Biro Statistik Nasional melaporkan pada Jumat (13/10/2023) mengumumkan indeks harga konsumen untuk September ada di angka 0% (year on year/yoy), di bawah estimasi median kenaikan 0,2% dalam jajak pendapat Reuters. Inflasi bahkan lebih rendah dibandingkan yang tercatat pada Agustus 2023 yang tercatat 0,1% .
Data BPS menunjukkan ekspor ke China masih naik 9,36% (mtm) pada Agustus 2023 menjadi Rp 5,38 miliar. Secara kumulatif, ekspor non-migas Indonesia ke Tiongkok juga naik 3,02% menjadi US$ 40,22 miliar.
Namun, bila dibandingkan pada tahun lalu maka angkanya sangat jauh. Ekspor non-migas ke Beijing melonjak 30% pada Januari-Agustus 2022.

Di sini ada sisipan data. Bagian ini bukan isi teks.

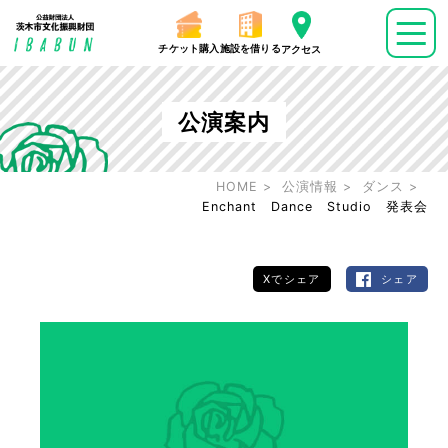
チケット購入
施設を借りる
アクセス
公演案内
HOME
公演情報
ダンス
Enchant Dance Studio 発表会
Xでシェア
シェア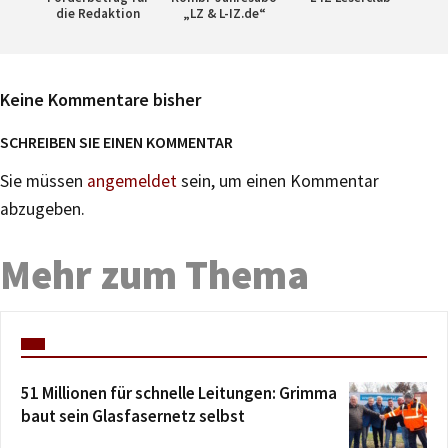
die Redaktion
„LZ & L-IZ.de“
Keine Kommentare bisher
SCHREIBEN SIE EINEN KOMMENTAR
Sie müssen
angemeldet
sein, um einen Kommentar
abzugeben.
Mehr zum Thema
51 Millionen für schnelle Leitungen: Grimma
baut sein Glasfasernetz selbst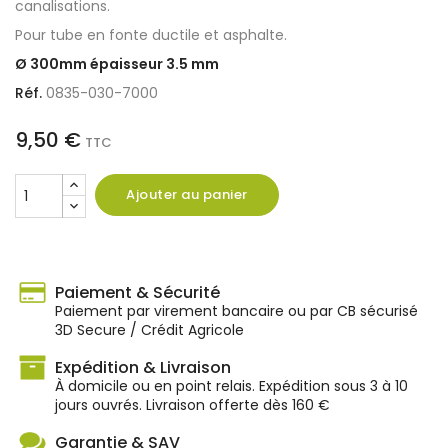
canalisations.
Pour tube en fonte ductile et asphalte.
Ø 300mm épaisseur 3.5 mm
Réf.
0835-030-7000
9,50 €
TTC
Ajouter au panier
Paiement & Sécurité
Paiement par virement bancaire ou par CB sécurisé
3D Secure / Crédit Agricole
Expédition & Livraison
À domicile ou en point relais. Expédition sous 3 à 10
jours ouvrés. Livraison offerte dès 160 €
Garantie & SAV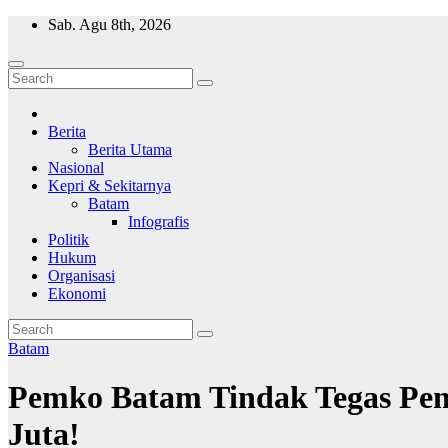
Skip
Sab. Agu 8th, 2026
to
content
Wajah Batam
CCTV nya kota Batam
Berita
Berita Utama
Nasional
Kepri & Sekitarnya
Batam
Infografis
Politik
Hukum
Organisasi
Ekonomi
Batam
Pemko Batam Tindak Tegas Pe
Juta!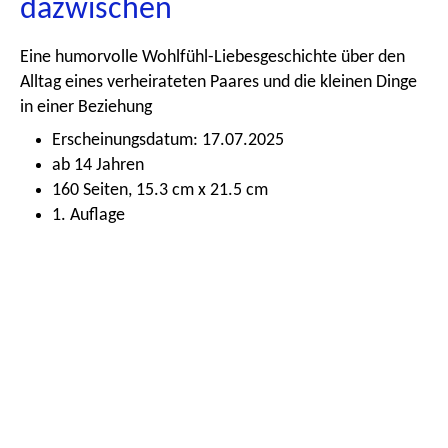
dazwischen
Eine humorvolle Wohlfühl-Liebesgeschichte über den
Alltag eines verheirateten Paares und die kleinen Dinge
in einer Beziehung
Erscheinungsdatum: 17.07.2025
ab 14 Jahren
160 Seiten, 15.3 cm x 21.5 cm
1. Auflage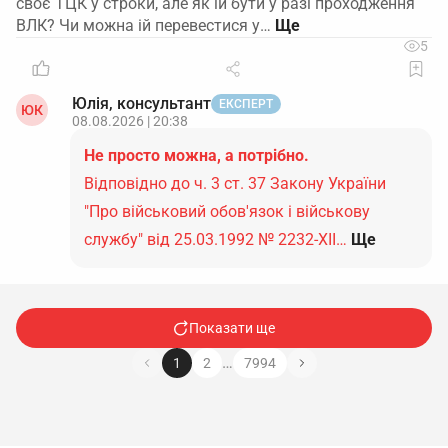
своє ТЦК у строки, але як ій бути у разі проходження
ВЛК? Чи можна ій перевестися у…
5
Юлія, консультант
ЕКСПЕРТ
ЮК
08.08.2026 | 20:38
Не просто можна, а потрібно.
Відповідно до ч. 3 ст. 37 Закону України
"Про військовий обов'язок і військову
службу" від 25.03.1992 № 2232-ХІІ…
Ще
Показати ще
…
1
2
7994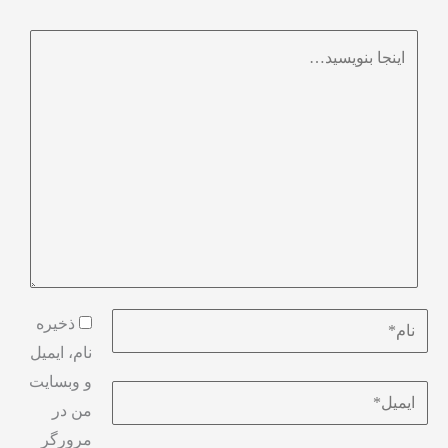
ذخیره
نام، ایمیل
و وبسایت
من در
مرورگر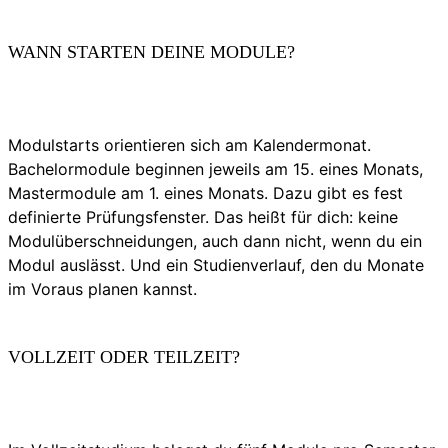
WANN STARTEN DEINE MODULE?
Modulstarts orientieren sich am Kalendermonat.
Bachelormodule beginnen jeweils am 15. eines Monats,
Mastermodule am 1. eines Monats. Dazu gibt es fest
definierte Prüfungsfenster. Das heißt für dich: keine
Modulüberschneidungen, auch dann nicht, wenn du ein
Modul auslässt. Und ein Studienverlauf, den du Monate
im Voraus planen kannst.
VOLLZEIT ODER TEILZEIT?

Impor India juga terkoreksi sebesar 15% pada September tahun ini. Impor Jepang terkoreksi 17,8% atau melanjutkan tren koreksi menjadi emat bulan beruntun.
Jepang, India, dan China adalah tiga besar pasar ekspor Indonesia. Koreksi impor bisa menjadi sinyal dari semakin melambatnya permintaan dari Indonesia.
Pelemahan ekspor impor juga tercermin dari aktivitas manufaktur Indonesia melandai pada September 2023. Untuk periode September 2023, PMI manufaktur Indonesia ada di angka 52,3. Indeks jauh lebih rendah dibandingkan pada Agustus 2023 yang tercatat di 53,9. Indeks PMI pada September adalah yang terendah dalam empat bulan terakhir.
PMI India, Jepang, dan China melambat pada September 2023 yang menandai mulai lemahnya produksi serta permintaan dalam negeri di negara tersebut.